Savages ramp up their intensity on their superb second album

Annie Zaleski

Four stars

Savages Adore Life

In 2013, Savages stormed out of London like a blast from the post-punk past, courtesy of a gray-scale aesthetic, thorny electric guitar abrasions and frontwoman Jehnny Beth’s shards-of-glass vocals. Debut LP Silence Yourself, however, commanded attention by being thoroughly immersed in contemporary urgency, even as it recalled greats such as The Pop Group, Siouxsie and the Banshees and Joy Division.

Savages sound even more in-your-face on second album Adore Life, courtesy of more nuanced arrangements and instrumentation, and Anders Trentemøller’s deft mixing approach. Songs like the minor-key cauldron-bubble “Slowing Down the World” and the yelping “I Need Something New” emphasize Ayse Hassan’s formidable bass, while “Surrender” contrasts Beth’s wailing, clipped vocals with stormy Gemma Thompson guitars.

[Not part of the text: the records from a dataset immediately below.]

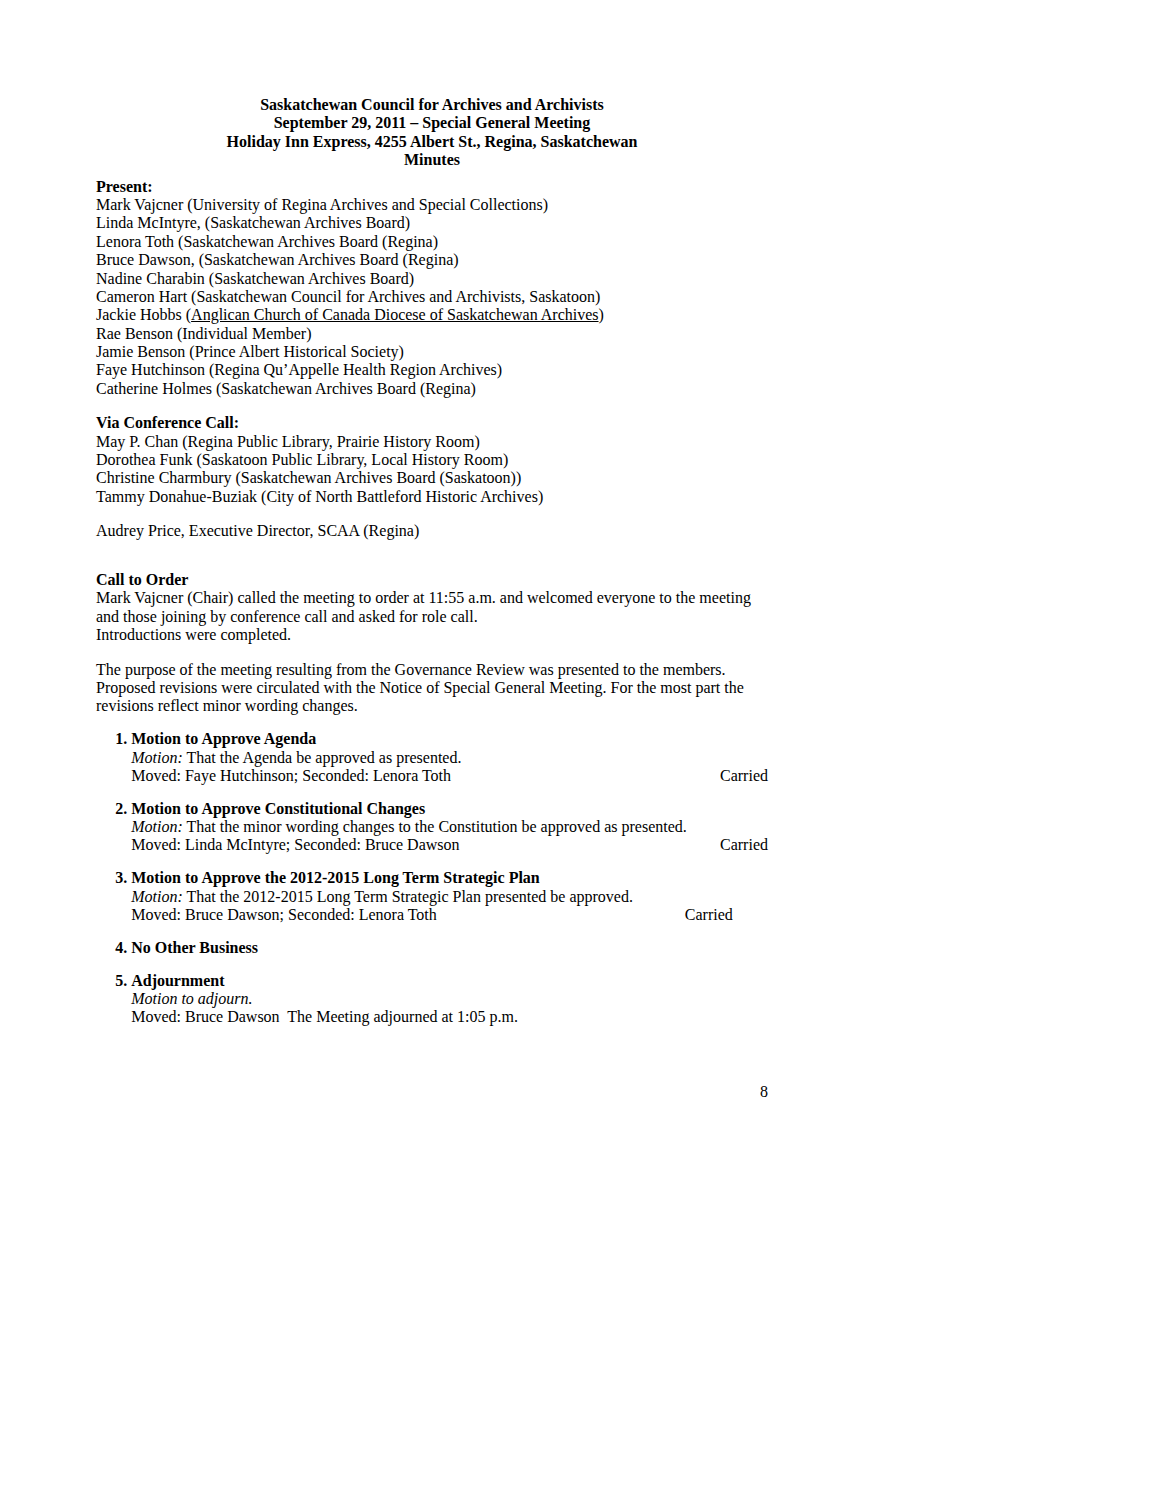Saskatchewan Council for Archives and Archivists
September 29, 2011 – Special General Meeting
Holiday Inn Express, 4255 Albert St., Regina, Saskatchewan
Minutes
Present:
Mark Vajcner (University of Regina Archives and Special Collections)
Linda McIntyre, (Saskatchewan Archives Board)
Lenora Toth (Saskatchewan Archives Board (Regina)
Bruce Dawson, (Saskatchewan Archives Board (Regina)
Nadine Charabin (Saskatchewan Archives Board)
Cameron Hart (Saskatchewan Council for Archives and Archivists, Saskatoon)
Jackie Hobbs (Anglican Church of Canada Diocese of Saskatchewan Archives)
Rae Benson (Individual Member)
Jamie Benson (Prince Albert Historical Society)
Faye Hutchinson (Regina Qu’Appelle Health Region Archives)
Catherine Holmes (Saskatchewan Archives Board (Regina)
Via Conference Call:
May P. Chan (Regina Public Library, Prairie History Room)
Dorothea Funk (Saskatoon Public Library, Local History Room)
Christine Charmbury (Saskatchewan Archives Board (Saskatoon))
Tammy Donahue-Buziak (City of North Battleford Historic Archives)
Audrey Price, Executive Director, SCAA (Regina)
Call to Order
Mark Vajcner (Chair) called the meeting to order at 11:55 a.m. and welcomed everyone to the meeting and those joining by conference call and asked for role call.
Introductions were completed.
The purpose of the meeting resulting from the Governance Review was presented to the members. Proposed revisions were circulated with the Notice of Special General Meeting. For the most part the revisions reflect minor wording changes.
Motion to Approve Agenda
Motion: That the Agenda be approved as presented.
Moved: Faye Hutchinson; Seconded: Lenora Toth Carried
Motion to Approve Constitutional Changes
Motion: That the minor wording changes to the Constitution be approved as presented.
Moved: Linda McIntyre; Seconded: Bruce Dawson Carried
Motion to Approve the 2012-2015 Long Term Strategic Plan
Motion: That the 2012-2015 Long Term Strategic Plan presented be approved.
Moved: Bruce Dawson; Seconded: Lenora Toth Carried
No Other Business
Adjournment
Motion to adjourn.
Moved: Bruce Dawson The Meeting adjourned at 1:05 p.m.
8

The record is also notable for its sudden curveballs: Beth’s unexpected vocal flip upward for the line, “Don’t try to change the way your parents did it,” on the religion-scorning “Evil”; the abrupt key change and drummer Fay Milton’s ferocity surge in “The Answer”; and the way “Sad Person” shifts between snotty ’77 punk and a melodic post-punk chorus.

Still, overall Adore Life prizes restraint as much as noise, a shift most evident on sparse highlight “Adore.” The song de-emphasizes its needling guitar rumbles and springy bass and instead pushes Beth to the forefront, where she channels the elegant, poetic vocal timbre and erudite philosophizing of Patti Smith. That same questioning nature permeates the rest of Adore Life’s lyrics, which are primarily concerned with how one singular experience or state of being can have multiple perspectives and interpretations. But ambiguity isn’t a detriment to Savages—in fact, it’s what makes Adore Life so compelling.